-- Opening Marker --
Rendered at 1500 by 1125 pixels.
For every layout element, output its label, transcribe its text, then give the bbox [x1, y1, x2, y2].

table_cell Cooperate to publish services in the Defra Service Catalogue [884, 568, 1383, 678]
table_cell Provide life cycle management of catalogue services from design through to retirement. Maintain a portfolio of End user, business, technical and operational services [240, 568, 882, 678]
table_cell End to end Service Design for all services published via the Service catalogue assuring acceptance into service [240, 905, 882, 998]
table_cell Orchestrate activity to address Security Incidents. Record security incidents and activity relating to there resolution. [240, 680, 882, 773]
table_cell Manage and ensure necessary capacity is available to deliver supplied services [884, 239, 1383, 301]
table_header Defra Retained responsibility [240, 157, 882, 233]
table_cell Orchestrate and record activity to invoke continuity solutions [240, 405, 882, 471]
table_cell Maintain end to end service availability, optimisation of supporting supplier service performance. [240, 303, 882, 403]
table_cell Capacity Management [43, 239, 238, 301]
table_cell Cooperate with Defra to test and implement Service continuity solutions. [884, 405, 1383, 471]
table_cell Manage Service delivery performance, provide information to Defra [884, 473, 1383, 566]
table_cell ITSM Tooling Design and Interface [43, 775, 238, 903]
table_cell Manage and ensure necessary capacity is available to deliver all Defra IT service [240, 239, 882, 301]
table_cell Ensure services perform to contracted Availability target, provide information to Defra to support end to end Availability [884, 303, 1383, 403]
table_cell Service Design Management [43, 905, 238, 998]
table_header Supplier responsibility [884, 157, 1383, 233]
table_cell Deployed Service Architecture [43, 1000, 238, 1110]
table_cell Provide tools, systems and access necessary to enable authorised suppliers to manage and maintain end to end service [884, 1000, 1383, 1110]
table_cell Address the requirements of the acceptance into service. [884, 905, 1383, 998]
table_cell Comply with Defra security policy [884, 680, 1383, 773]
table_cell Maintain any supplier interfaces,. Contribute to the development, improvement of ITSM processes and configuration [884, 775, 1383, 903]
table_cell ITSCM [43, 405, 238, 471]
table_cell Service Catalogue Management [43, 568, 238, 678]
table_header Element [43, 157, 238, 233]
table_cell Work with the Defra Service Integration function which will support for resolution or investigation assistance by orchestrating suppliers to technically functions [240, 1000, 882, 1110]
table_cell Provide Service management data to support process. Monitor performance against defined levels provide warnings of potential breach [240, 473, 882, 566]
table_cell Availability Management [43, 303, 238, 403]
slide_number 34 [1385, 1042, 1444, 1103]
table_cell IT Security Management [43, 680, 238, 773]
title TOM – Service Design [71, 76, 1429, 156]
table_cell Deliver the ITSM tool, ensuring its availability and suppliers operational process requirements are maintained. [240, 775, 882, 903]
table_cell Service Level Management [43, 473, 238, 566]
-- Closing Marker --
__About this exercise__
Set down the listing again, exactly.

__Answer section__
Rendered at 1500 by 1125 pixels.
For every layout element, output its label, transcribe its text, then give the bbox [x1, y1, x2, y2].

table_cell Cooperate to publish services in the Defra Service Catalogue [884, 568, 1383, 678]
table_cell Provide life cycle management of catalogue services from design through to retirement. Maintain a portfolio of End user, business, technical and operational services [240, 568, 882, 678]
table_cell End to end Service Design for all services published via the Service catalogue assuring acceptance into service [240, 905, 882, 998]
table_cell Orchestrate activity to address Security Incidents. Record security incidents and activity relating to there resolution. [240, 680, 882, 773]
table_cell Manage and ensure necessary capacity is available to deliver supplied services [884, 239, 1383, 301]
table_header Defra Retained responsibility [240, 157, 882, 233]
table_cell Orchestrate and record activity to invoke continuity solutions [240, 405, 882, 471]
table_cell Maintain end to end service availability, optimisation of supporting supplier service performance. [240, 303, 882, 403]
table_cell Capacity Management [43, 239, 238, 301]
table_cell Cooperate with Defra to test and implement Service continuity solutions. [884, 405, 1383, 471]
table_cell Manage Service delivery performance, provide information to Defra [884, 473, 1383, 566]
table_cell ITSM Tooling Design and Interface [43, 775, 238, 903]
table_cell Manage and ensure necessary capacity is available to deliver all Defra IT service [240, 239, 882, 301]
table_cell Ensure services perform to contracted Availability target, provide information to Defra to support end to end Availability [884, 303, 1383, 403]
table_cell Service Design Management [43, 905, 238, 998]
table_header Supplier responsibility [884, 157, 1383, 233]
table_cell Deployed Service Architecture [43, 1000, 238, 1110]
table_cell Provide tools, systems and access necessary to enable authorised suppliers to manage and maintain end to end service [884, 1000, 1383, 1110]
table_cell Address the requirements of the acceptance into service. [884, 905, 1383, 998]
table_cell Comply with Defra security policy [884, 680, 1383, 773]
table_cell Maintain any supplier interfaces,. Contribute to the development, improvement of ITSM processes and configuration [884, 775, 1383, 903]
table_cell ITSCM [43, 405, 238, 471]
table_cell Service Catalogue Management [43, 568, 238, 678]
table_header Element [43, 157, 238, 233]
table_cell Work with the Defra Service Integration function which will support for resolution or investigation assistance by orchestrating suppliers to technically functions [240, 1000, 882, 1110]
table_cell Provide Service management data to support process. Monitor performance against defined levels provide warnings of potential breach [240, 473, 882, 566]
table_cell Availability Management [43, 303, 238, 403]
slide_number 34 [1385, 1042, 1444, 1103]
table_cell IT Security Management [43, 680, 238, 773]
title TOM – Service Design [71, 76, 1429, 156]
table_cell Deliver the ITSM tool, ensuring its availability and suppliers operational process requirements are maintained. [240, 775, 882, 903]
table_cell Service Level Management [43, 473, 238, 566]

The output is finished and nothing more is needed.